Jeremy Deller. English Magic, 2013

Still from Jeremy Deller. English Magic, Venice Biennale British Pavilion until November 24, 2013

Still from Jeremy Deller. English Magic, Venice Biennale British Pavilion until November 24, 2013

Jeremy Deller, passionate chronicler of the tangents of war.  The reviews have called his installation at the British Pavilion at the Venice Biennale aggressive. Angry, yes; resigned perhaps; this video captures something else. Deller's 2008 piece at the Imperial War Museum, It Is What It Is, was made from a bombed Baghdad car: there is something about the gratuitous destruction of cars in this film that with that earlier car in mind seems obscene. As does the aftermath of the inflatable Stonehenge: heritage as entertainment, the critique levelled at Danny Boyle's orchestration of the positive side of Britain for the opening of the 2010 Olympics.  There is a place and time for critique and the London Olympics was not one of them.  Deller has no such restrictions.

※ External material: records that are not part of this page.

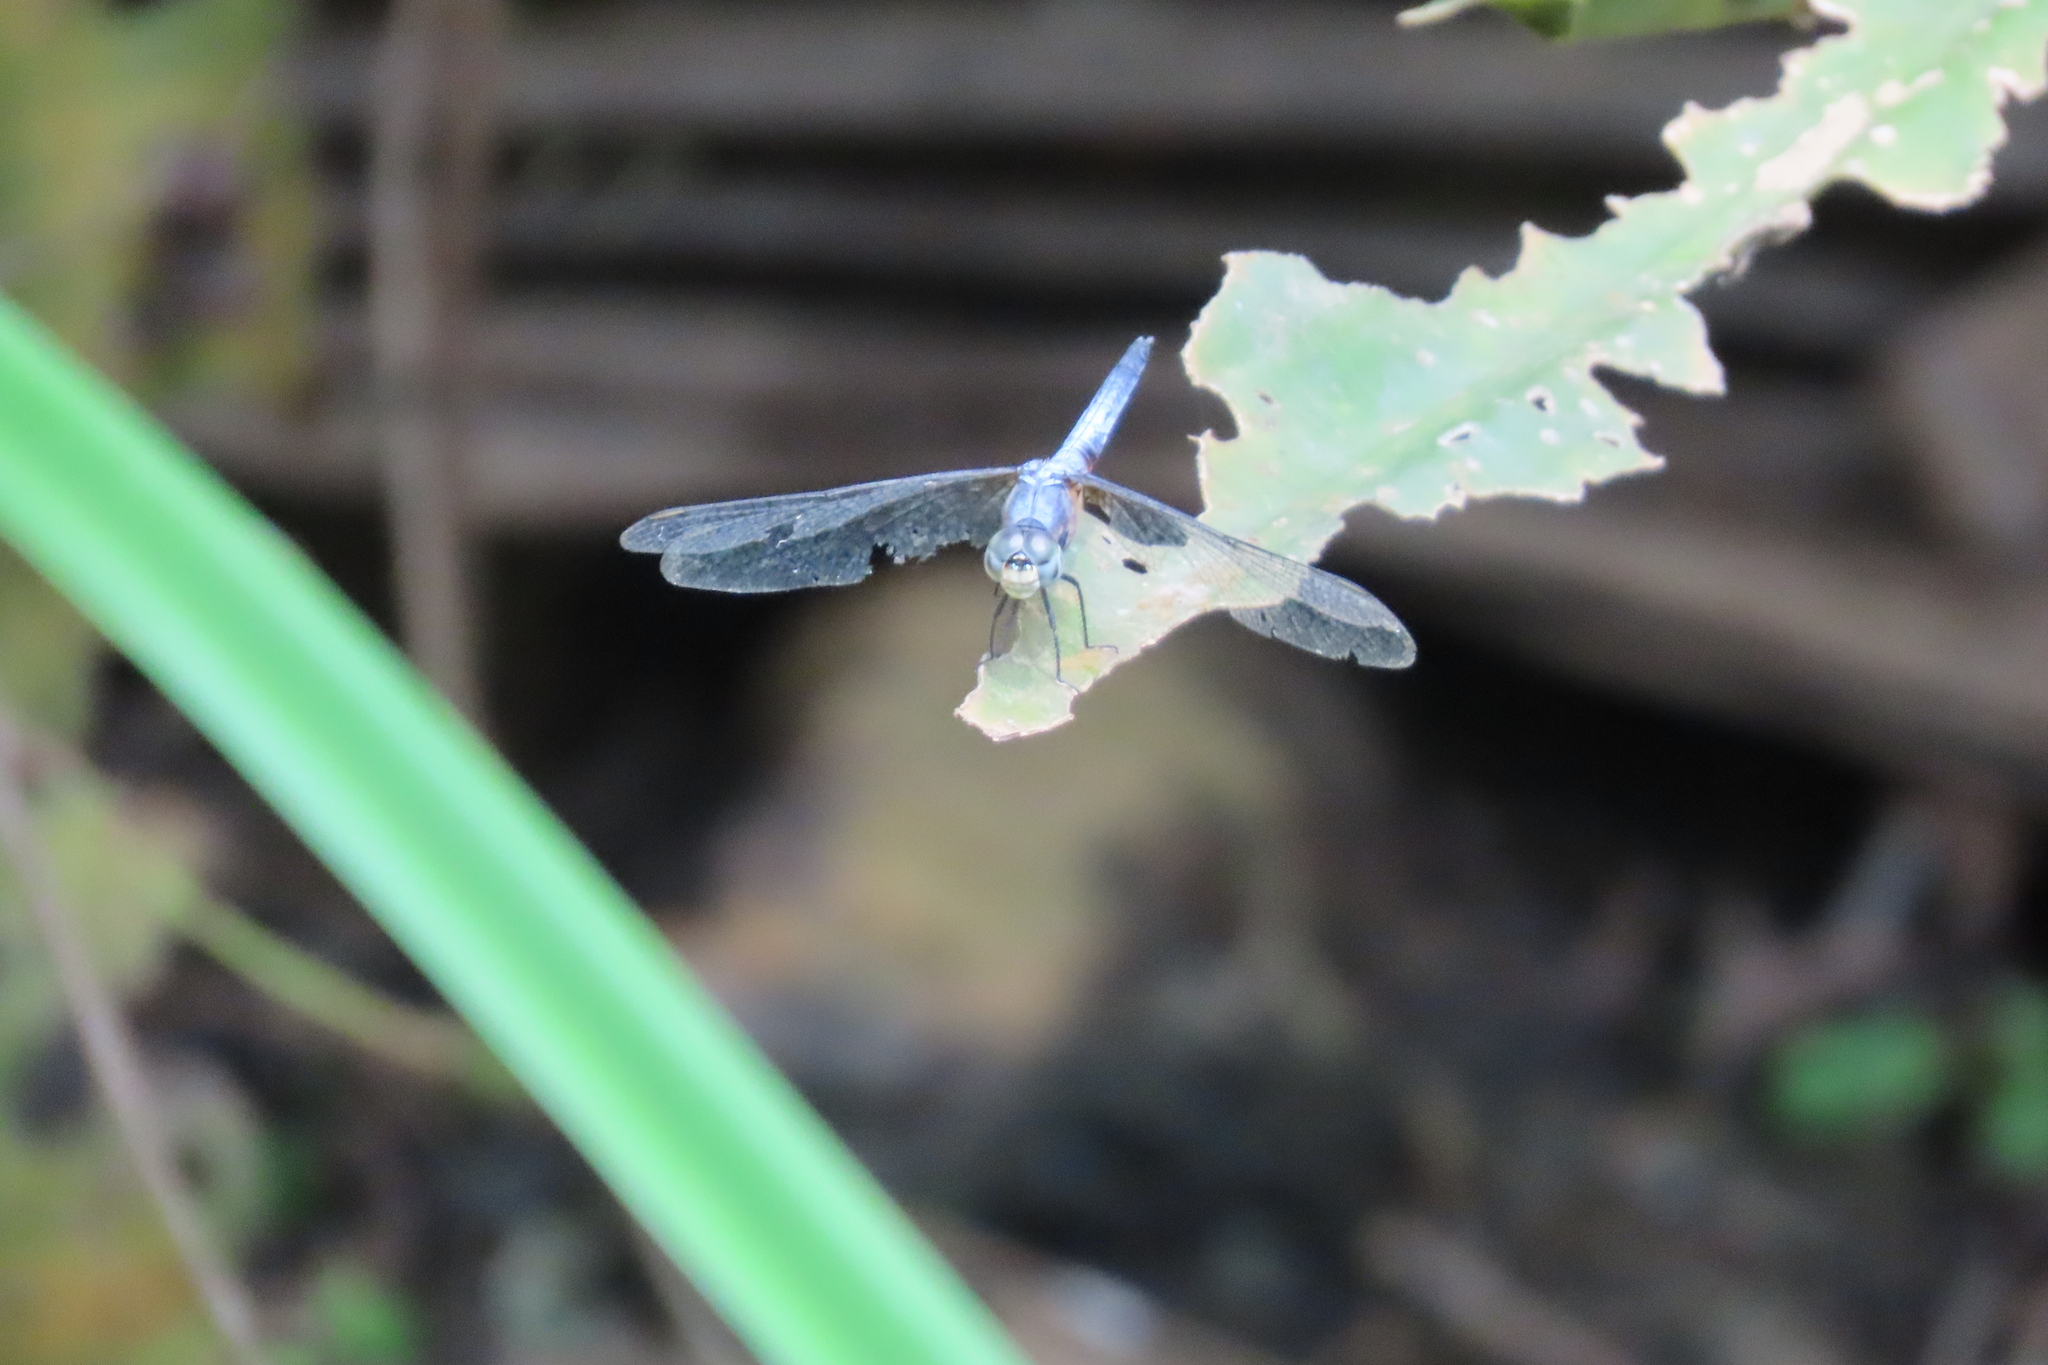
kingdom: Animalia
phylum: Arthropoda
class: Insecta
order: Odonata
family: Libellulidae
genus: Brachydiplax
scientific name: Brachydiplax chalybea
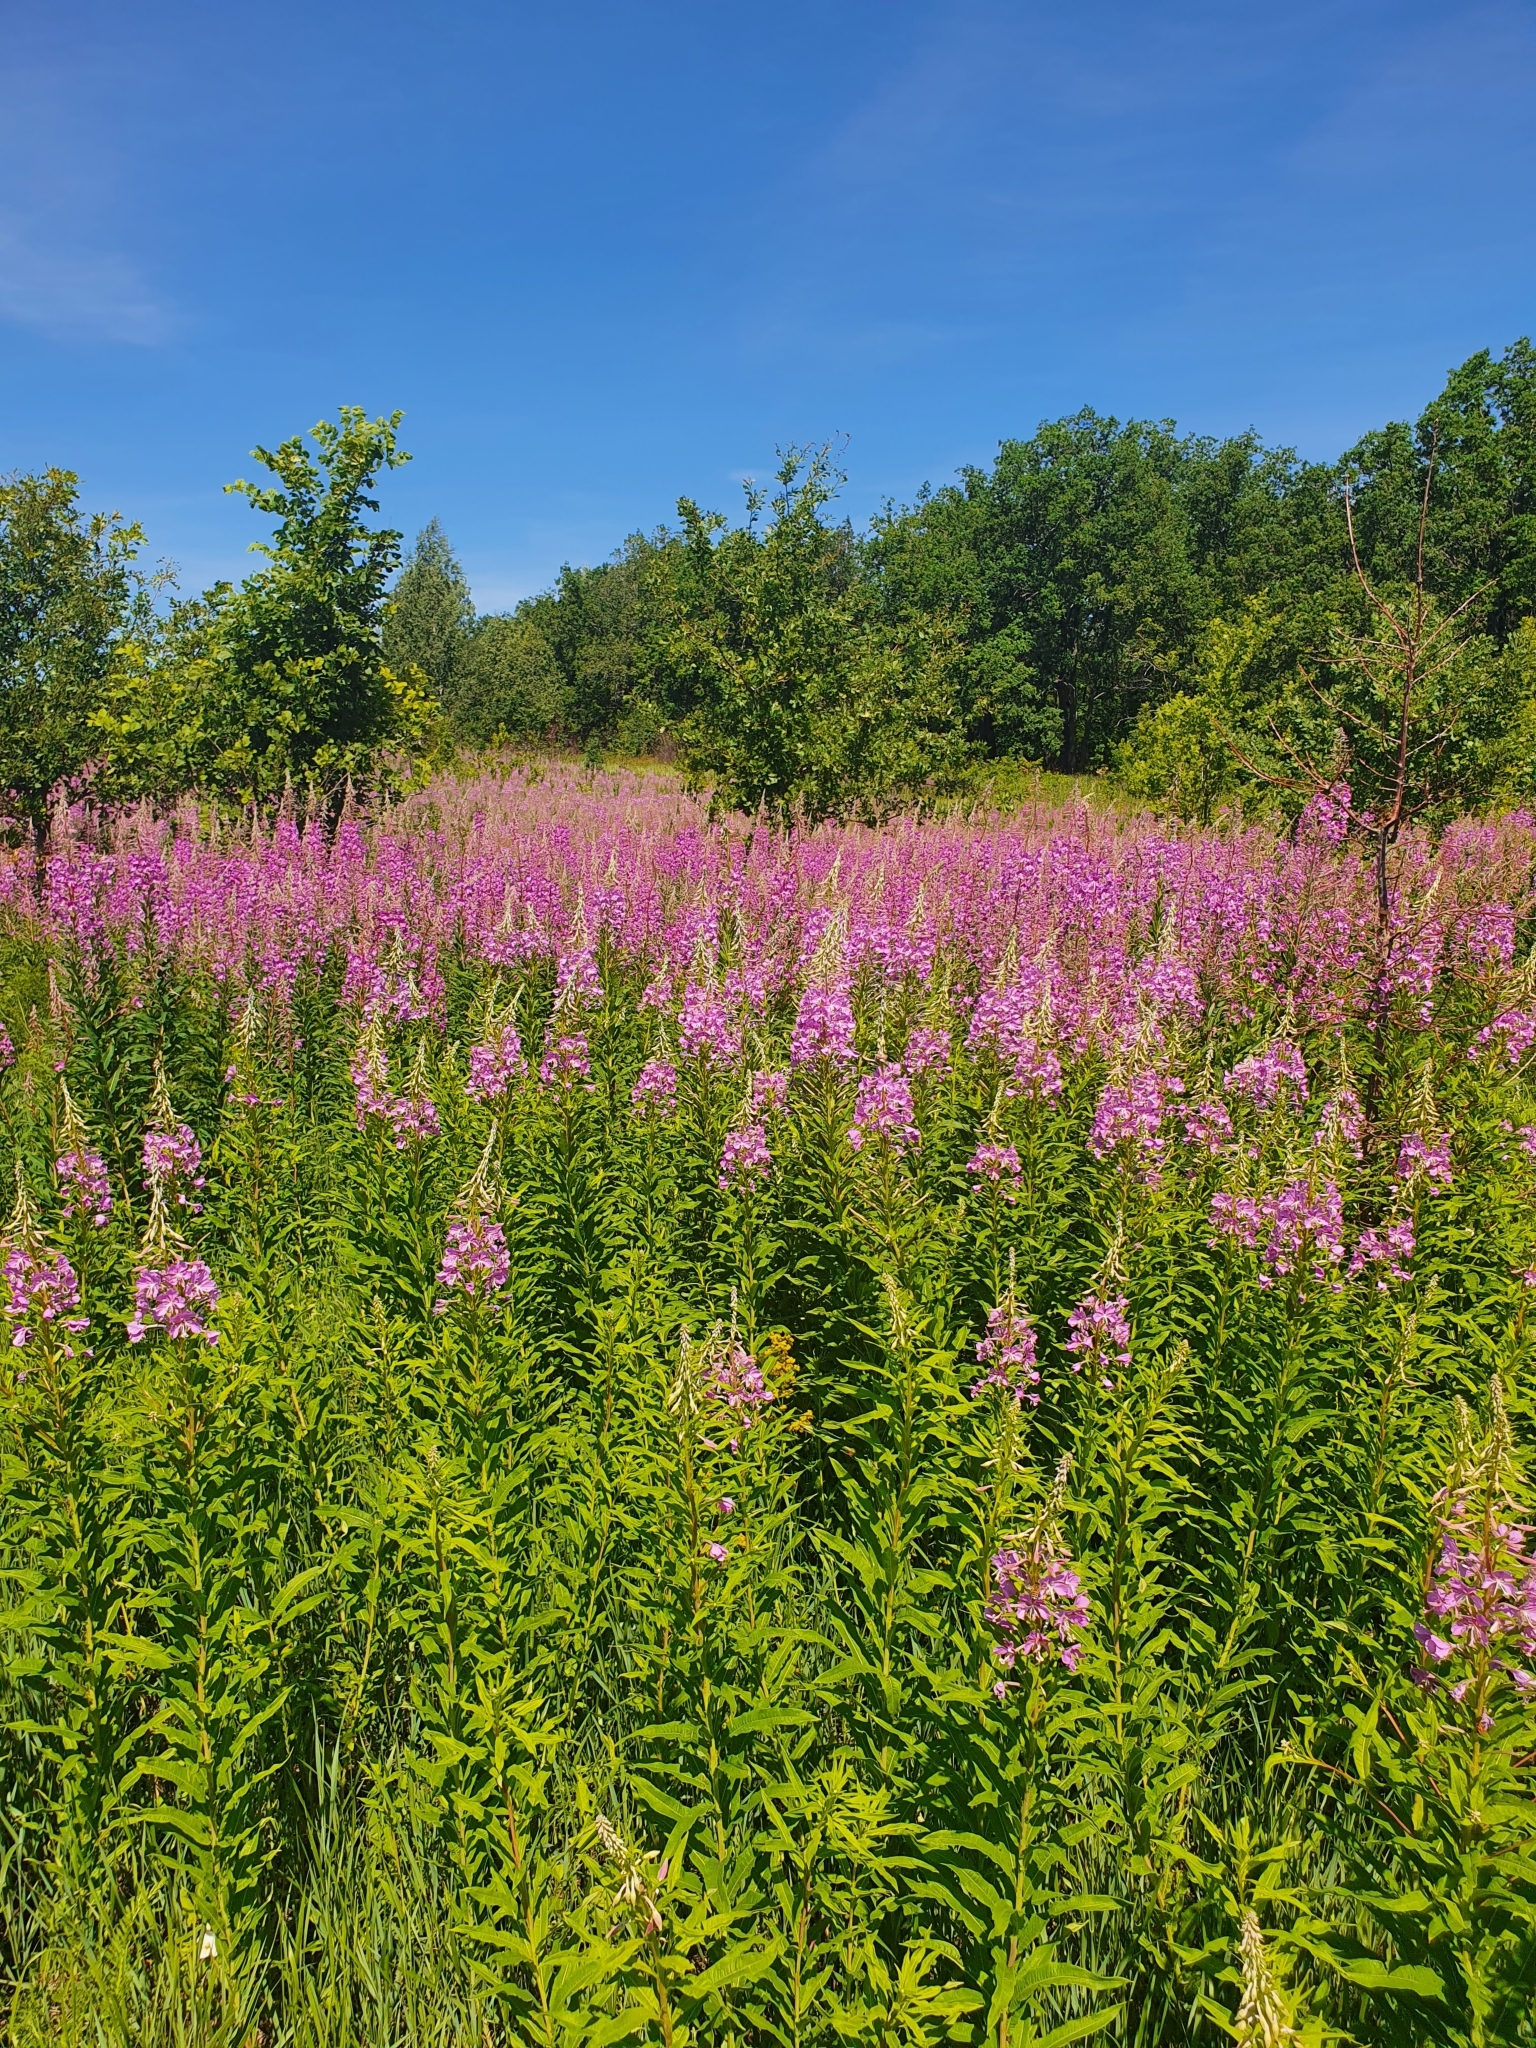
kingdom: Plantae
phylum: Tracheophyta
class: Magnoliopsida
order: Myrtales
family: Onagraceae
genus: Chamaenerion
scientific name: Chamaenerion angustifolium
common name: Fireweed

He isolates contradictions in Britain – the gap between pride and insignificance, between a blithe skipping along and a still, red in tooth and claw, countryside; between an imperial history and its modern incarnation as entertainment and celebrity.  Perhaps not contradictions, rather they are complex, near-inexplicable realities which artists and critical theorists keep trying to explain, reframe, re-present.  Adrian Searle calls Deller's Biennale installation a war on wealth — maybe, obviously I haven't seen it, I'm not British and I receive such works through a different lens, however, it seems that at the heart of Deller's work is a critique of war that uses a panoply of images used to disguise the project of war as a series of successes, heroisms and parades.

Will Gompertz on BBC World last night (Thursday, May 30, 2013; content no longer available) reported on Jeremy Deller's Venice project: his language a classic put-down.  'Aggressive' figures as the first word in every review, every report. If someone is angry, and as Deller said, these things had been in his mind for a long time, they can be dismissed as being aggressive, much as how angry women are written off as strident.  

And then, and this is unforgivable, Gompertz called Deller's angry, close to the bone murals that show just how socially conflicted England is today, 'the heir' to Danny Boyle's Olympic extravaganza.  This trivialises Deller by giving him a critical biography not from art but from the world of entertainment.  Controversy safely contained.